There will also be £1bn investment in fibre networks and 5G across Britain and a £400m injection into venture capital funds, which aims to unlock £1bn of new finance “to prevent our fastest growing technology firms being snapped up by bigger companies, rather than growing to scale”.

On export finance, the government is planning to double its total risk appetite to £5bn, increasing its capacity for support in individual markets by up to 100% and upping the number of pre-approved local currencies from 10 to 40. If you haven’t got the memo yet: this government is desperate for business owners to export.

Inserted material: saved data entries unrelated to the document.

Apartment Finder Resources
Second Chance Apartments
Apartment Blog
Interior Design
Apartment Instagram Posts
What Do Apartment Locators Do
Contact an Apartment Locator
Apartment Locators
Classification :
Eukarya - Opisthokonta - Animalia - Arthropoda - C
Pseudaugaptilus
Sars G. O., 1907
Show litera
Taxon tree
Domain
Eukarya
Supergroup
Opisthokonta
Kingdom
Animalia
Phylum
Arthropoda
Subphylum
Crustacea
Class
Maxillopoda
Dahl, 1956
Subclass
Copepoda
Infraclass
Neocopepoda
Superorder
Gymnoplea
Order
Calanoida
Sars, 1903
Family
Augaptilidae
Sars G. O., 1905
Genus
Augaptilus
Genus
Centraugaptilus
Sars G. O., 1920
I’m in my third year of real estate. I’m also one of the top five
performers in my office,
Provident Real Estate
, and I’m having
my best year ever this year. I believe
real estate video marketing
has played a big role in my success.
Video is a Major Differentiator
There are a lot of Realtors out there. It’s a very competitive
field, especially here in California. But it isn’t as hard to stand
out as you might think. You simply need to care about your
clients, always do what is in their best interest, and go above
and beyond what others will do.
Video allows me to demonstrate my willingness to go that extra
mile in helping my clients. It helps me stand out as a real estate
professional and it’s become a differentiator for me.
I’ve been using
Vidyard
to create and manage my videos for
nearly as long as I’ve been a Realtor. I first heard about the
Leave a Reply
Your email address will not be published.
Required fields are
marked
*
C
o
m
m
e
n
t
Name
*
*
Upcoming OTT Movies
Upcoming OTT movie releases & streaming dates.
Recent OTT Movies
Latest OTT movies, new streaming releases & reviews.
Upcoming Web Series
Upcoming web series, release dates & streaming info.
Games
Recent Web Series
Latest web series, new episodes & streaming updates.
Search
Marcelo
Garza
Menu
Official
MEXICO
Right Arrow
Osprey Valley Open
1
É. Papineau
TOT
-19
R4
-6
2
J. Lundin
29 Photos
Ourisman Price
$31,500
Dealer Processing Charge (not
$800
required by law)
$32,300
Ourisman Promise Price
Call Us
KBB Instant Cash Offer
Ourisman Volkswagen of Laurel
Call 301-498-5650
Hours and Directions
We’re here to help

Perhaps the most surprising announcement was that by 2020, government spending on R&D will grow to an additional £2bn over and above existing spending. This represents an increase of around a fifth. Priority technologies will be targeted through an Industrial Strategy Challenge Fund (ISCF) for collaborative research between industry and academia. This is a victory for those who have been campaigning for the government to take a more active role in the economy. It’s a change of tack from the Conservative Party, leaving Osborne’s deficit promises in a worse state than his political career.

Snooper’s charter

The Snooper’s Charter is kind of a big deal. It will take time before the surveillance state is properly up and running but, once it is, Britain will be a very different place. This is Theresa May’s legacy from her time at the Home Office, and the arguments for and against it are familiar: protection versus liberty.

The Snooper’s Charter allows police forces and intelligence services with a warrant to hack into your hardware, software, networks and servers. Security and intelligence agencies can also bulk hack foreigners. With a warrant, security services and police forces will also be able to access internet history, which must be stored for 12 months.

Your view on the Snooper’s Charter will depend upon where you sit on the authoritarian–libertarian axis. But for those flirting with the former, you might be interested to know that 48 public authorities will have access to your internet connection records.

Unsurprisingly, these include the likes of the Secret Intelligence Service, GCHQ and the Ministry of Defence, but it also includes the Food Standards Agency, Health and Safety Executive and the Welsh Ambulance Services National Health Service Trust.

I can’t for the life of me work out how allowing the Food Standards Agency to see my internet history – or anyone else’s for that matter – is supposed to make us safer, but there you go. The government moves in mysterious ways.